E allora non ci possiamo meravigliare di fronte a una donna che si ritrova nell’incapacità di abbandonare il proprio fidanzato con cui non riesce nemmeno a dialogare e, allo stesso tempo, vorrebbe alienare a sè il proprio padre - perché scettico e riottoso proprio sul fidanzamento della figlia -, ma sa di non poterlo fare perché, in fondo, riconosce che “ha ragione”. La ragazza si trova sola nei propri sentimenti e circondata da muri fisici (la camera) e metaforici (l’incapacità di entrare in sintonia). Emblematica la sua lapidaria constatazione: “c’è un muro tra te e me. Io ti vedo, ti parlo, ma tu sei dall’altra parte”

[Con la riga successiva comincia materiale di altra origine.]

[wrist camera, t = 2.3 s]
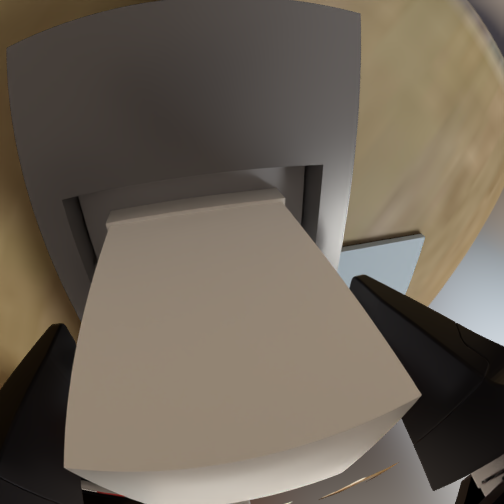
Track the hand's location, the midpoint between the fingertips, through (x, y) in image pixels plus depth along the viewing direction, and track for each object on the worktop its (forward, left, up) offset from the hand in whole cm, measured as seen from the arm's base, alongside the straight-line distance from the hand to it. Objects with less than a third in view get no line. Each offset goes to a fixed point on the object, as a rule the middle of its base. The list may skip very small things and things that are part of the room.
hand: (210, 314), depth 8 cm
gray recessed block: (0, -1, -5) cm, 5 cm away
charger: (0, 0, -2) cm, 2 cm away
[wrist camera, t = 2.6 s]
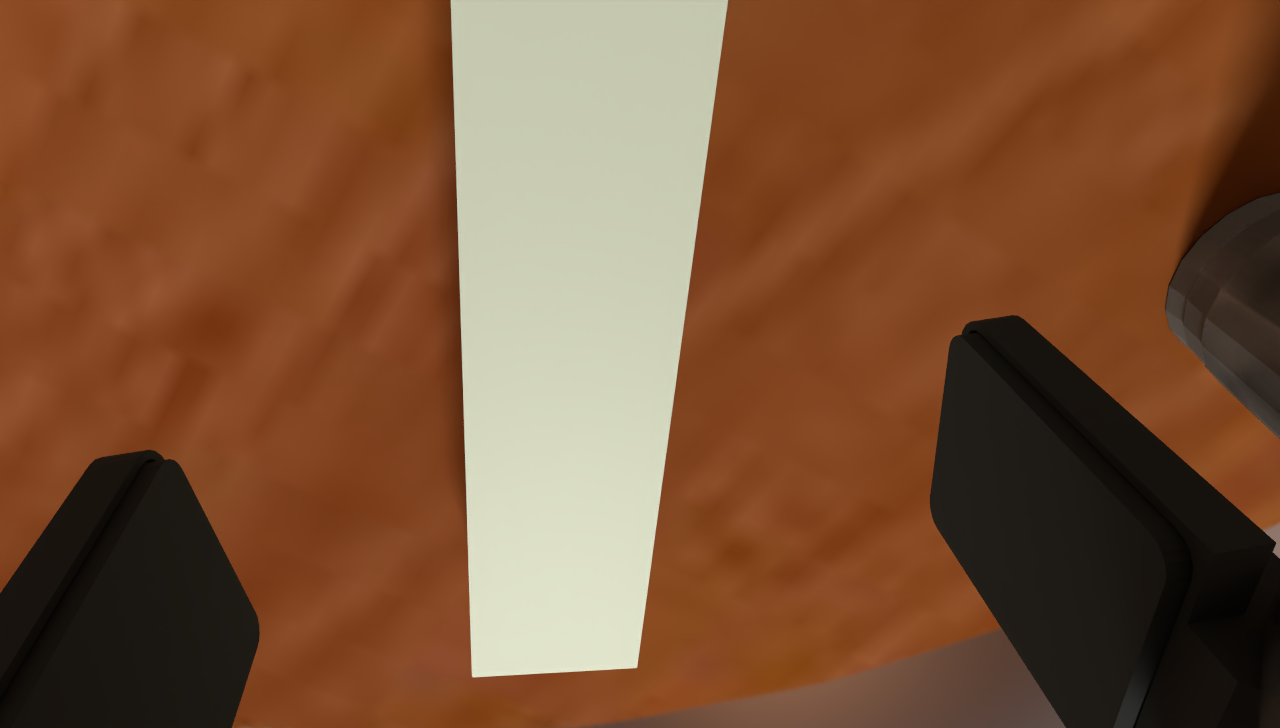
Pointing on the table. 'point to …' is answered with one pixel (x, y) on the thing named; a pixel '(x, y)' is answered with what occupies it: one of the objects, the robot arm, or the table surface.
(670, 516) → the table surface
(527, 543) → the batten
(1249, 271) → the beverage cup
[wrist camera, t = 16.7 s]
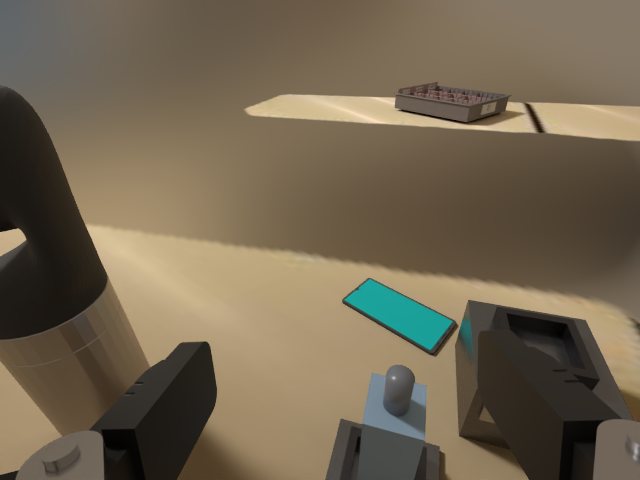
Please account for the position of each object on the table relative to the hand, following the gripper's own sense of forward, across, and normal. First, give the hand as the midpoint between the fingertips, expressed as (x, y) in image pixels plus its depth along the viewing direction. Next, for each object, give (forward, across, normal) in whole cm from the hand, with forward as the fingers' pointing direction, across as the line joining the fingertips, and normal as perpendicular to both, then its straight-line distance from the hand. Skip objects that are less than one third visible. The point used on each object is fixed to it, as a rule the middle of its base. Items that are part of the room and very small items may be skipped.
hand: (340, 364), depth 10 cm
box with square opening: (+26, -18, +21) cm, 38 cm away
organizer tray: (+161, -52, -27) cm, 172 cm away
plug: (+16, -2, +23) cm, 28 cm away
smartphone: (+38, -7, +16) cm, 42 cm away
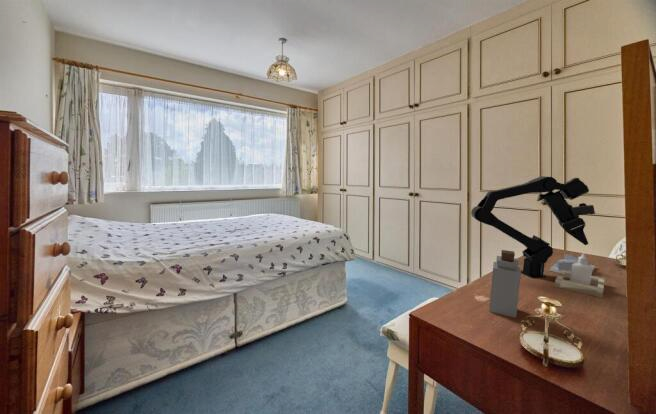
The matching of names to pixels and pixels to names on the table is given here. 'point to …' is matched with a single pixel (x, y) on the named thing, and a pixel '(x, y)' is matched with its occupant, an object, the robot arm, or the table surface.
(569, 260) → the silver tray
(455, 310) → the table surface
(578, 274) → the eye dropper bottle
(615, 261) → the table surface
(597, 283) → the beige square frame
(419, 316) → the table surface
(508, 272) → the perfume bottle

In fondo non può che essere così, dal momento che l’autore inculca nei suoi personaggi la convinzione che la realtà in cui viviamo sia un’illusione e pertanto priva di ogni felicità. La razionalità dell’uomo si scontra con l’irrazionalità dell’esistenza. Lo scontro produce follia che rischia anche di tradursi in perversioni e dipendenze sessuali o tendenze all’omicidio. Questo succede a chi si interroga sull’esistenza dell’uomo. Sartre utilizza cinque storie il cui comune denominatore è l’ideologia pessimistica, e per certi versi macabra, della sua visione sulla condizione umana.